# Rewriting of domains to constraints

This transform rewrites domains into constraints where necessary.

The MIR only allows domains in the type-insts of fresh variables without RHS definitions which do not contain structured types (or nested arrays).

For example, `var 1..3: x`

, `var set of 1..3`

, `array [1..3] of var 1..3`

, `array [1..3] of var set of 1..3`

.

Other type-inst domains, such as function parameter domains, function return type-inst domains, domains of `par`

declarations, and domains of declarations with RHS definitions, are transformed into
constraints which enforce the domains (or assertions if the declaration is `par`

).

```
1..3: x;
```

Becomes:

```
int: x;
constraint assert(x in 1..3, "Value out of range");
```

Structured types and arrays need to check domains for each element:

```
tuple(1..2, 1..3): x;
array [int] of 1..3: y;
```

Becomes:

```
tuple(int, int): x;
constraint assert(x.1 in 1..2 /\ x.2 in 1..3, "Value out of range");
array [int] of int: y;
constraint forall (y_i in 1..3) (y_i in y);
```

The actual implementation also has to ensure that the semantics of when the domain gets evaluated remains consistent
with what's expected, so some extra `let`

expressions are often needed to prevent re-evaluation.

Since we also would like to present the user with a useful error/warning message, we also keep track of how to display
the variable accessor (e.g. `x.1.foo`

for `tuple(record(1..3: foo)): x`

) and use the `mzn_domain_constraint`

functions
to perform the checks.

## Unpacking of structured type declarations

Consider the declaration:

```
tuple(var 1..2, var 1..3): x;
```

Since the type-inst is for a tuple type, we must rewrite this to not have a domain.

However, since this has no RHS, we do not have to introduce constraints - instead we can unpack `x`

into its constituent variables:

```
tuple(var int, var int): x = let {
var 1..2: a;
var 1..3: b;
} in (a, b);
```

In the case of an array of structured types, a comprehension can be used.
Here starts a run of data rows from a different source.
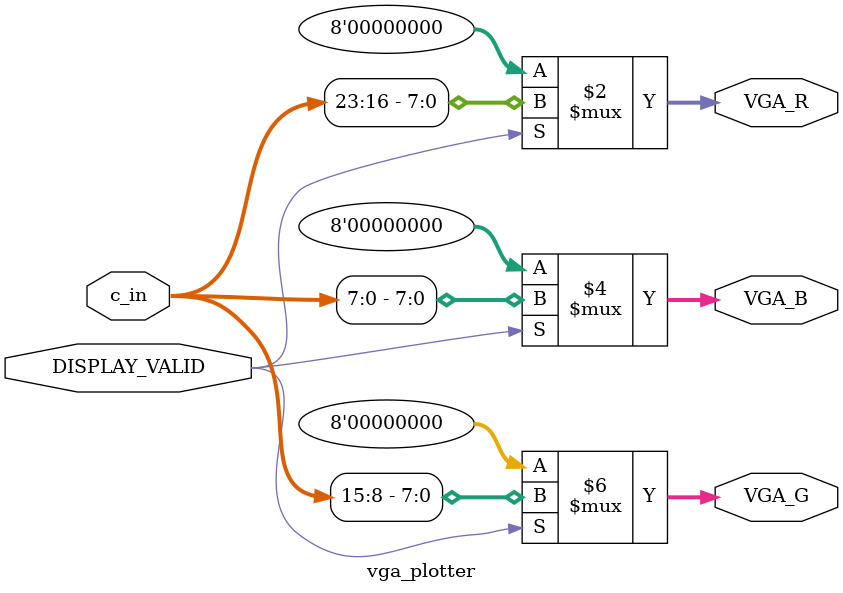
<source format=v>
module vga_master
#
(
	parameter X_PIXELS = 640,
	parameter Y_PIXELS = 480
)

(

	CLOCK_25,
	VGA_CLK,   						//	VGA Clock		Must be asserted to the input clock (i.e. VGA_CLK = CLOCK_25)
	VGA_HS,							//	VGA H_SYNC
	VGA_VS,							//	VGA V_SYNC
	VGA_BLANK_N,					//	VGA BLANK: 		Should be logic 1 when within active regions (h_counter < 640, v_counter < 480)
	VGA_SYNC_N,						//	VGA SYNC: 		Should always be 1
	VGA_R,   						//	VGA Red[9:0]
	VGA_G,	 						//	VGA Green[9:0]
	VGA_B,   						//	VGA Blue[9:0]
	c_in,
	x_out,							// 	current x_val
	y_out,							// 	current y_val  
	current_buffer
);
	
	input			CLOCK_25;
	input	[23:0]	c_in;
	
	
	// Declare your inputs and outputs here
	// Do not change the following outputs
	output			VGA_CLK;   				//	VGA Clock
	output			VGA_HS;					//	VGA H_SYNC
	output			VGA_VS;					//	VGA V_SYNC
	output			VGA_BLANK_N;			//	VGA BLANK
	output			VGA_SYNC_N;				//	VGA SYNC
	output	[7:0]	VGA_R;   				//	VGA Red[7:0] Changed from 10 to 8-bit DAC
	output	[7:0]	VGA_G;	 				//	VGA Green[7:0]
	output	[7:0]	VGA_B;   				//	VGA Blue[7:0]
	output	[9:0]	x_out;
	output	[9:0]	y_out;
	
	// Keeps track of which buffer is driving RGB values
	output			current_buffer;

	vga_controller vgac (
		.CLOCK_25(CLOCK_25),
		.VGA_CLK(VGA_CLK),
		.VGA_HS(VGA_HS),
		.VGA_VS(VGA_VS),
		.VGA_BLANK_N(VGA_BLANK_N),
		.VGA_SYNC_N(VGA_SYNC_N),
		.current_buffer(current_buffer),
		.oX(x_out),
		.oY(y_out));
	
	vga_plotter vgap (
		.c_in(c_in),
		.DISPLAY_VALID(VGA_BLANK_N),
		.VGA_R(VGA_R),
		.VGA_B(VGA_B),
		.VGA_G(VGA_G));


endmodule

module vga_controller
(
	CLOCK_25,
	VGA_CLK,   						//	VGA Clock
	VGA_HS,							//	VGA H_SYNC
	VGA_VS,							//	VGA V_SYNC
	VGA_BLANK_N,					//	VGA BLANK
	VGA_SYNC_N,						//	VGA SYNC
	
	current_buffer,					// Selected buffer 
	oX,								// Current x pixel
	oY								// Current y pixel
);
	
	input			CLOCK_25;	

	// Declare your inputs and outputs here
	// Do not change the following outputs
	output			VGA_CLK;   				//	VGA Clock
	output	reg	VGA_HS;					//	VGA H_SYNC
	output	reg	VGA_VS;					//	VGA V_SYNC
	output	reg	VGA_BLANK_N;				//	VGA BLANK
	output			VGA_SYNC_N;				//	VGA SYNC

	output 	reg		current_buffer = 0;
	output	reg		[9:0]	oX;
	output 	reg		[9:0]	oY;
	
	parameter H_ACTIVE  = 10'd640;
	parameter H_SS  	= 10'd659;
	parameter H_SE   	= 10'd754; //(C_HORZ_SYNC_START + 96 - 1); 
	parameter H_TOT 	= 10'd800;	
//	parameter H_TOT 	= 10'd10;	
	
	parameter V_ACTIVE  = 10'd480;
	parameter V_SS  	= 10'd493;
	parameter V_SE    	= 10'd494; //(C_VERT_SYNC_START + 2 - 1); 
	parameter V_TOT 	= 10'd525;
	
	reg [9:0] h_counter = 0;
	reg [9:0] v_counter = 0;
		
	reg hs, vs, blank;
	
	always @(posedge CLOCK_25) begin : ITERATOR_LOGIC
		if (h_counter == H_TOT) begin
			h_counter <= 10'b0;
			
			v_counter <= v_counter + 1'b1;
			
			if (v_counter == V_TOT) begin
				v_counter <= 10'b0;
				
				current_buffer <= current_buffer == 1'b1 ? 1'b0 : 1'b1;
			end
		end else begin
			h_counter <= h_counter + 1'b1;
		end
	end
	
	always @(posedge CLOCK_25) begin : SYNC_LOGIC
		hs <= ~((h_counter >= H_SS) && (h_counter <= H_SE));
		vs <= ~((v_counter >= V_SS) && (v_counter <= V_SE));
		
		blank <= ((h_counter < H_ACTIVE) && (v_counter < V_ACTIVE));
		
		VGA_HS <= hs;
		VGA_VS <= vs;
		VGA_BLANK_N <= blank;
		
		oX <= h_counter;
		oY <= v_counter;
	end
	
	assign VGA_CLK = CLOCK_25;
	assign VGA_SYNC_N = 1'b1;
endmodule

module vga_plotter
(
	c_in,
	DISPLAY_VALID,
	VGA_R,   						//	VGA Red[9:0]
	VGA_G,	 						//	VGA Green[9:0]
	VGA_B   						//	VGA Blue[9:0]
);
	input [23:0] c_in;
	input DISPLAY_VALID;
	output reg [7:0] VGA_R;
	output reg [7:0] VGA_G;
	output reg [7:0] VGA_B;
	
	always @(*) begin
		// Set default color to black
		VGA_R <= 8'b0;
		VGA_G <= 8'b0;
		VGA_B <= 8'b0;
		
		// If x is within 640px and y within 480 assign colors
		if (DISPLAY_VALID) begin			
//			case (c_in)
//				0: begin	// Background
//						{VGA_R, VGA_G, VGA_B} <= 24'h_34_49_5E;
//					end
//				1:	begin	// Borders
//						{VGA_R, VGA_G, VGA_B} <= 24'h_FF_FF_FF;
//					end
//				2:	begin	// Red piece
//						{VGA_R, VGA_G, VGA_B} <= 24'h_F1_94_8A;
//					end
//				3:	begin	// Yellow piece
//						{VGA_R, VGA_G, VGA_B} <= 24'h_F9_E7_9F;
//					end
//			endcase
			{VGA_R, VGA_G, VGA_B} <= c_in;
		end
	end

endmodule
</source>
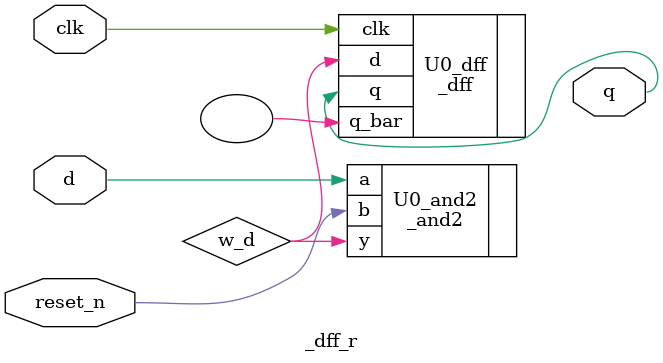
<source format=v>
module _dff_r(clk, reset_n, d, q);

	input		clk, reset_n, d;
	output	q;
	
	wire		w_d;
	
	_and2 U0_and2(.a(d), .b(reset_n), .y(w_d));
	_dff U0_dff(.clk(clk), .d(w_d), .q(q), .q_bar());
	
	endmodule
	
</source>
For example:

```
array [1..3] of tuple(var 1..2, var 1..3): x;
```

Can be transformed into:

```
array [1..3] of tuple(var int, var int): x = [
let {
var 1..2: a;
var 1..2: b;
} in (a, b)
| _ in 1..3];
```

## Index set checking

For arrays, each declared index set needs to be checked against the true index set of the array.

```
array [1..3, int] of int: x;
```

Becomes:

```
array [int, int] of int: x;
constraint assert(index_set_1of2(x) = 1..3, "Index set doesn't match");
```

Since we again need to produce a useful error message, we perform the index set checks using the `mzn_check_index_set`

function, which can produce an error message mentioning which dimension has the incorrect index set.